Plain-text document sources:
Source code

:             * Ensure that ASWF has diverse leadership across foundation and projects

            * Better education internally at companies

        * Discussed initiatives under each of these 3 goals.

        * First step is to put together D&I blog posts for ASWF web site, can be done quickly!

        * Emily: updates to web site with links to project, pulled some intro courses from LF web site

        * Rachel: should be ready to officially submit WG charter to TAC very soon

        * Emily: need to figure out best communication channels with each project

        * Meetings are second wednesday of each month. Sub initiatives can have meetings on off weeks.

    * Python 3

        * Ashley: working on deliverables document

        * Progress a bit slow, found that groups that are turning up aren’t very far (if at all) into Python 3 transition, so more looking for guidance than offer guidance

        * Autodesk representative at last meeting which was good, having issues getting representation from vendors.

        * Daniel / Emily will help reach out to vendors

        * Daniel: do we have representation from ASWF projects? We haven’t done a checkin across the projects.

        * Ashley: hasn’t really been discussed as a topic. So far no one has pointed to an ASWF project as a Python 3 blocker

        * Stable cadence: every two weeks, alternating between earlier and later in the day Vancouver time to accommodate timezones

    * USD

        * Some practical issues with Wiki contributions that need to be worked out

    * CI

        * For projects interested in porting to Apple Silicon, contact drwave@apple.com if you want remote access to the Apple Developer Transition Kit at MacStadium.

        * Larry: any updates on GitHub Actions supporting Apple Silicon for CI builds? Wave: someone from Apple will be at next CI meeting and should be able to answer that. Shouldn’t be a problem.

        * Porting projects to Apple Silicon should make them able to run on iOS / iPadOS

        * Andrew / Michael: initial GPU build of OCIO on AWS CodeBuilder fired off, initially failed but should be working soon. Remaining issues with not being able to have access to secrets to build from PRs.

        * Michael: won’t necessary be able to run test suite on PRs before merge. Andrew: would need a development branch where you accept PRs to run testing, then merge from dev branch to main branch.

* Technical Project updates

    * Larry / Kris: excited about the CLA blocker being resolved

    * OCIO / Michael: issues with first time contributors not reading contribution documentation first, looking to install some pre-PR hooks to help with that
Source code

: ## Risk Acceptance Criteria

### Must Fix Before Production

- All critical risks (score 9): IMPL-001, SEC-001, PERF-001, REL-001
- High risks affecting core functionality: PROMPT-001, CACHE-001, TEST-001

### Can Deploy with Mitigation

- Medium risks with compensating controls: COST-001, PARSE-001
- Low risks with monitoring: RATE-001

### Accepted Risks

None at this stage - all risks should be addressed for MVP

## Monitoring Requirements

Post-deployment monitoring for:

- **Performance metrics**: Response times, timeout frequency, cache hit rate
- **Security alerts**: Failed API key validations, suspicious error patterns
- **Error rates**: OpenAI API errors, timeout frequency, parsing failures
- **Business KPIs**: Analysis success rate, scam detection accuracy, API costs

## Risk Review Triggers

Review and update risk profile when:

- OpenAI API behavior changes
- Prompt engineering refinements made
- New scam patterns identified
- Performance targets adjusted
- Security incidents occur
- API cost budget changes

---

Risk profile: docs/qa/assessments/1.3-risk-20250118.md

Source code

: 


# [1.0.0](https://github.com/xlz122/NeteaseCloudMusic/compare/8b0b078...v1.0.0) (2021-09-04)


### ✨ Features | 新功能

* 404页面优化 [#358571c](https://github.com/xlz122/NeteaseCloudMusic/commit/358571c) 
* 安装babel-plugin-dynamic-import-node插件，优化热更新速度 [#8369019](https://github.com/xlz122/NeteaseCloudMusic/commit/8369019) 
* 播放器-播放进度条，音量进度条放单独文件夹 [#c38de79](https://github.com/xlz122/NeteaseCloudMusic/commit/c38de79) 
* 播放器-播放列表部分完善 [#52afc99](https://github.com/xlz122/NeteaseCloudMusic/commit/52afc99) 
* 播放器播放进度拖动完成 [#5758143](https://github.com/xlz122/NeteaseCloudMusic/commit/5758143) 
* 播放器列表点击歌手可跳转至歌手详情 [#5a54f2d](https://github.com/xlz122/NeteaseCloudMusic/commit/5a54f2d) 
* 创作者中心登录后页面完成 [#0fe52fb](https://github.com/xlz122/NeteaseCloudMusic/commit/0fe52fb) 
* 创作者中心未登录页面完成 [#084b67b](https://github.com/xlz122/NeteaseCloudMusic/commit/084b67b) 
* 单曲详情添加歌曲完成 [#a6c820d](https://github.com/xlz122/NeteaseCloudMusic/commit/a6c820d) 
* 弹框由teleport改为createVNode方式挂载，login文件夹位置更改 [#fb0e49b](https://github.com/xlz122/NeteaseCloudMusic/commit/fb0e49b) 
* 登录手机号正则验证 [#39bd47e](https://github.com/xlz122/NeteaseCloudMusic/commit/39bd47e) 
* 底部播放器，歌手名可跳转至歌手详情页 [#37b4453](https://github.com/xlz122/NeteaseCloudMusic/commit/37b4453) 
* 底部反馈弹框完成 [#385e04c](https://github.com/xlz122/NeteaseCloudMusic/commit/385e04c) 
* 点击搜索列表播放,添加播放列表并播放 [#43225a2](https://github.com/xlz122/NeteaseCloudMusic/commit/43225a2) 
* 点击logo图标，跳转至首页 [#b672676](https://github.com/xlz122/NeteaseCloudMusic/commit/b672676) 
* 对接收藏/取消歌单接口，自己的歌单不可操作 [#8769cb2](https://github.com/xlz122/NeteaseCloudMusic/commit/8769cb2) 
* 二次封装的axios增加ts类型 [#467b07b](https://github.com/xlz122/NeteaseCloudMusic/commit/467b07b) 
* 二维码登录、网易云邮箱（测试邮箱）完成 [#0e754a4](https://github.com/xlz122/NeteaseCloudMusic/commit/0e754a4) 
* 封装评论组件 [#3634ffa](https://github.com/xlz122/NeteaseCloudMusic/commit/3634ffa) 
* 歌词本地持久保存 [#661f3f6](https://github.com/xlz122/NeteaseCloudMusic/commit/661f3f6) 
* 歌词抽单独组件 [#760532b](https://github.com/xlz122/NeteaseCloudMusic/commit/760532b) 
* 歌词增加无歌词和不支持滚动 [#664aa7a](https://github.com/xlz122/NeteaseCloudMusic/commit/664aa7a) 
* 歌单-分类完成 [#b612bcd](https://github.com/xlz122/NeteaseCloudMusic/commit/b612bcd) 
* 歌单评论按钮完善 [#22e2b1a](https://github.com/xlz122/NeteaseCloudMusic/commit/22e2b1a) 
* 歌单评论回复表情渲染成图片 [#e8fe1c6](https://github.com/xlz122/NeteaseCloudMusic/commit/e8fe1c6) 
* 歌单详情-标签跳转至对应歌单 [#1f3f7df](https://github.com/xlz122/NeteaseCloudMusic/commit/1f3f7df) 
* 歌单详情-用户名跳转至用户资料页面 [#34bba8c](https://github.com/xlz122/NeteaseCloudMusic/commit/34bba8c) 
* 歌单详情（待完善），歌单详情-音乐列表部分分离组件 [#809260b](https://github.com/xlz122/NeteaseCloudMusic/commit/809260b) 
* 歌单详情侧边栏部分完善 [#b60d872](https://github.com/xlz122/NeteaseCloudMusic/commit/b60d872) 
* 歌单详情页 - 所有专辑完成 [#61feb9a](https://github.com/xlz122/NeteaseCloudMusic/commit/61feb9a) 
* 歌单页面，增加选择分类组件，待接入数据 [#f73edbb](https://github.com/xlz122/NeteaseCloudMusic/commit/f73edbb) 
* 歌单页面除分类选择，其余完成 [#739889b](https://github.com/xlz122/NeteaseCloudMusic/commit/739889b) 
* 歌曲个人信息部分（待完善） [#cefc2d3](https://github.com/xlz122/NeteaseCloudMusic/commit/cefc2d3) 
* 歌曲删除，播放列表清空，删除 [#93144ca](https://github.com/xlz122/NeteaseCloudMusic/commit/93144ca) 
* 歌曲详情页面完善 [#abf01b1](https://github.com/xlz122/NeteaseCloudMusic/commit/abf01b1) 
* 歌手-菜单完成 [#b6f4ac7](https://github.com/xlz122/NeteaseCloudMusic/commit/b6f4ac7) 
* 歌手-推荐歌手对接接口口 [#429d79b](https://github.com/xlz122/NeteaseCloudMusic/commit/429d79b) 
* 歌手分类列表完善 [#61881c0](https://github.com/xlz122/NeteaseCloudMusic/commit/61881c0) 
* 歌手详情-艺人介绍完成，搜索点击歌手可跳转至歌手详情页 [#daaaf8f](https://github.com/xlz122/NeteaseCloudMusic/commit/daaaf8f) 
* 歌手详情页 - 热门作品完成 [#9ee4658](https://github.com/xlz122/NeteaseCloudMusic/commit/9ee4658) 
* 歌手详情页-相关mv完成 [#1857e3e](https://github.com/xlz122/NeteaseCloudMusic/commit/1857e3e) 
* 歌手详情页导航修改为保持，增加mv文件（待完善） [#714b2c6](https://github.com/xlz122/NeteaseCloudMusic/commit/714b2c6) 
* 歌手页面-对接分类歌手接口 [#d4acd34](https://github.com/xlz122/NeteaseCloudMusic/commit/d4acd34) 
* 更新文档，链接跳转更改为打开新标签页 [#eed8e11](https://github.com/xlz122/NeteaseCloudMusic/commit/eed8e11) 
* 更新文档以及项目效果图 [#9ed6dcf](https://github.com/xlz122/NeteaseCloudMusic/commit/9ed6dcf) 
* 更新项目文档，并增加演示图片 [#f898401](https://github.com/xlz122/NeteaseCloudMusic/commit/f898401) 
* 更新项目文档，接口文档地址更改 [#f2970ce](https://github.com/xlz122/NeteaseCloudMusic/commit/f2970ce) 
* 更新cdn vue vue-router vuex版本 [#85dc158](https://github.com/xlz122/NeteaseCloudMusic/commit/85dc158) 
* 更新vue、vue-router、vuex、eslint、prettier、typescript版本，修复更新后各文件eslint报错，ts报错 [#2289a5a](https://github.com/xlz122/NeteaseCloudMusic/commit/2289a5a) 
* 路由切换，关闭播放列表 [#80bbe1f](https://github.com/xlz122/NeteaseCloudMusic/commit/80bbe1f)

→ Task goal
Working from the records above, write out verbatim only the lines from the line containing "out to vendors" through the line containing "Python 3 blocker".

→ Response to the exercise
        * Daniel / Emily will help reach out to vendors

        * Daniel: do we have representation from ASWF projects? We haven’t done a checkin across the projects.

        * Ashley: hasn’t really been discussed as a topic. So far no one has pointed to an ASWF project as a Python 3 blocker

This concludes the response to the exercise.